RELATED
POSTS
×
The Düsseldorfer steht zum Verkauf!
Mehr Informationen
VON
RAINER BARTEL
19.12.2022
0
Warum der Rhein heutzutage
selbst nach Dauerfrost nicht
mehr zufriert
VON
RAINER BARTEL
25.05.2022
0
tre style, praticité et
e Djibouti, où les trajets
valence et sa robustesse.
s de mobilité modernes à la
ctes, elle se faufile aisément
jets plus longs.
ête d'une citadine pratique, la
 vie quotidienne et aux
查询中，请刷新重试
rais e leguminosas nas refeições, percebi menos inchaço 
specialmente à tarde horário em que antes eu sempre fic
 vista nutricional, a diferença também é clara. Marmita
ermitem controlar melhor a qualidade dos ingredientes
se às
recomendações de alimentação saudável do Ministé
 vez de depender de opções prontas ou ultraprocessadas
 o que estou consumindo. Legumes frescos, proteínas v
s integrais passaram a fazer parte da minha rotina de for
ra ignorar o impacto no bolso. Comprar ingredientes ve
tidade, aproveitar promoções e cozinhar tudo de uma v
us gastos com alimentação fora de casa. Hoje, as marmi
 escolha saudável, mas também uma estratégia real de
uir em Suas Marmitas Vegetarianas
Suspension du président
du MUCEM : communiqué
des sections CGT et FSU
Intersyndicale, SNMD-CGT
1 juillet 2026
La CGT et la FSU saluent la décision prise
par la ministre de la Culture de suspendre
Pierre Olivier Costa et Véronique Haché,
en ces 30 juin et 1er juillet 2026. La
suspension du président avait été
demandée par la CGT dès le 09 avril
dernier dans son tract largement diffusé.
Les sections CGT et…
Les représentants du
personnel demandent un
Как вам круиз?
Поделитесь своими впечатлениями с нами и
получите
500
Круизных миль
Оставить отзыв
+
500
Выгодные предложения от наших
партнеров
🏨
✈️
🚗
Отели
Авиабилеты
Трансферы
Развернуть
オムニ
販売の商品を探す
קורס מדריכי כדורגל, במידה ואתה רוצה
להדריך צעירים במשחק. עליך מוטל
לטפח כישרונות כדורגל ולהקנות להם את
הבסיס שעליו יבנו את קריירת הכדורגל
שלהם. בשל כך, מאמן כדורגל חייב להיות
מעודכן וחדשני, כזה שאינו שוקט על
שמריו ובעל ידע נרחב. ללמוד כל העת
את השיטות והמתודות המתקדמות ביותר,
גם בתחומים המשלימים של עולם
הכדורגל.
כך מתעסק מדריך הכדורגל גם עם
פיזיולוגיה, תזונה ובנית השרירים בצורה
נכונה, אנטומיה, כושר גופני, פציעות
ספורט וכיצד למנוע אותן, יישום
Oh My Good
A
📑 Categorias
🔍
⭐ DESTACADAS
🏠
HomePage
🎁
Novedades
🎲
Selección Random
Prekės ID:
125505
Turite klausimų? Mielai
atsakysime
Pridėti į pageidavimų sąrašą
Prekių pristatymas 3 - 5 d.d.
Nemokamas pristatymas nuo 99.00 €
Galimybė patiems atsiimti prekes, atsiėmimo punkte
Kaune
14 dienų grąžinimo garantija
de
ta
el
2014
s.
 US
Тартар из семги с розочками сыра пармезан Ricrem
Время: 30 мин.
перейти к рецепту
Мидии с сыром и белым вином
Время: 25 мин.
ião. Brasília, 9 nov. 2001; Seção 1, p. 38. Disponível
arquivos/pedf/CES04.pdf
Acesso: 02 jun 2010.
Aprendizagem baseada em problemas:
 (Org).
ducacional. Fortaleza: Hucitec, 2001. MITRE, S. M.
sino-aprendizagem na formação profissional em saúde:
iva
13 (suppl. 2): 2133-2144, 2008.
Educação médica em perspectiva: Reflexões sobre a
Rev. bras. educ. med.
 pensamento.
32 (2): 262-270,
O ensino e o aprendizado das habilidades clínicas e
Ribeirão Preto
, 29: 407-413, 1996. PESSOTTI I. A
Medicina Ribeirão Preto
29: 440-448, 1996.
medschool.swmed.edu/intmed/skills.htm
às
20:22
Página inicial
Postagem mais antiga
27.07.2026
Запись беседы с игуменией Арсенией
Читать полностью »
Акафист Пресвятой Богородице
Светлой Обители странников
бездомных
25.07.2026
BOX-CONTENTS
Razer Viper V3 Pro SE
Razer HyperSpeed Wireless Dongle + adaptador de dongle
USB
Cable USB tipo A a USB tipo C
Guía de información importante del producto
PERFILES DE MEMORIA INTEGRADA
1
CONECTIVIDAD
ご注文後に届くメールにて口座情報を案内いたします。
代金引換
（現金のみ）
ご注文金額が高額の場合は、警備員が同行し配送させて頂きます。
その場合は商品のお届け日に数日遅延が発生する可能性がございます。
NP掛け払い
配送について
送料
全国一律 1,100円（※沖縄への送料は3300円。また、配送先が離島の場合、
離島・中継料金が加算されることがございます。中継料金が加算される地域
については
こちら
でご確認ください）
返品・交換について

Task requirements>
One stretch of the lines above is wanted, from the line that contains "demandée par la CGT dès le 09 avril" through the line that contains "Prekių pristatymas 3 - 5 d.d.". Output it exactly.

Answer for the task>
demandée par la CGT dès le 09 avril
dernier dans son tract largement diffusé.
Les sections CGT et…
Les représentants du
personnel demandent un
Как вам круиз?
Поделитесь своими впечатлениями с нами и
получите
500
Круизных миль
Оставить отзыв
+
500
Выгодные предложения от наших
партнеров
🏨
✈️
🚗
Отели
Авиабилеты
Трансферы
Развернуть
オムニ
販売の商品を探す
קורס מדריכי כדורגל, במידה ואתה רוצה
להדריך צעירים במשחק. עליך מוטל
לטפח כישרונות כדורגל ולהקנות להם את
הבסיס שעליו יבנו את קריירת הכדורגל
שלהם. בשל כך, מאמן כדורגל חייב להיות
מעודכן וחדשני, כזה שאינו שוקט על
שמריו ובעל ידע נרחב. ללמוד כל העת
את השיטות והמתודות המתקדמות ביותר,
גם בתחומים המשלימים של עולם
הכדורגל.
כך מתעסק מדריך הכדורגל גם עם
פיזיולוגיה, תזונה ובנית השרירים בצורה
נכונה, אנטומיה, כושר גופני, פציעות
ספורט וכיצד למנוע אותן, יישום
Oh My Good
A
📑 Categorias
🔍
⭐ DESTACADAS
🏠
HomePage
🎁
Novedades
🎲
Selección Random
Prekės ID:
125505
Turite klausimų? Mielai
atsakysime
Pridėti į pageidavimų sąrašą
Prekių pristatymas 3 - 5 d.d.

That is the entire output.